- Required work -
In your answer, transcribe all of the data exactly.

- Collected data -
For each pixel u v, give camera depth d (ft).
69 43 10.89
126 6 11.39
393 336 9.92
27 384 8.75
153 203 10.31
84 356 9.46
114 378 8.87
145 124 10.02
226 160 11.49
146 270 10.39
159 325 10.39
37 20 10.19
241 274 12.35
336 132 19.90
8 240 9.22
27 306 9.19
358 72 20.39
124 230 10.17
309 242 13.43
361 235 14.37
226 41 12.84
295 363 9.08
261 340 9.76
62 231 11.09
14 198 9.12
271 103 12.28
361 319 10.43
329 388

- Finished exercise -
For each pixel u v, give camera depth d (ft).
69 43 10.89
126 6 11.39
393 336 9.92
27 384 8.75
153 203 10.31
84 356 9.46
114 378 8.87
145 124 10.02
226 160 11.49
146 270 10.39
159 325 10.39
37 20 10.19
241 274 12.35
336 132 19.90
8 240 9.22
27 306 9.19
358 72 20.39
124 230 10.17
309 242 13.43
361 235 14.37
226 41 12.84
295 363 9.08
261 340 9.76
62 231 11.09
14 198 9.12
271 103 12.28
361 319 10.43
329 388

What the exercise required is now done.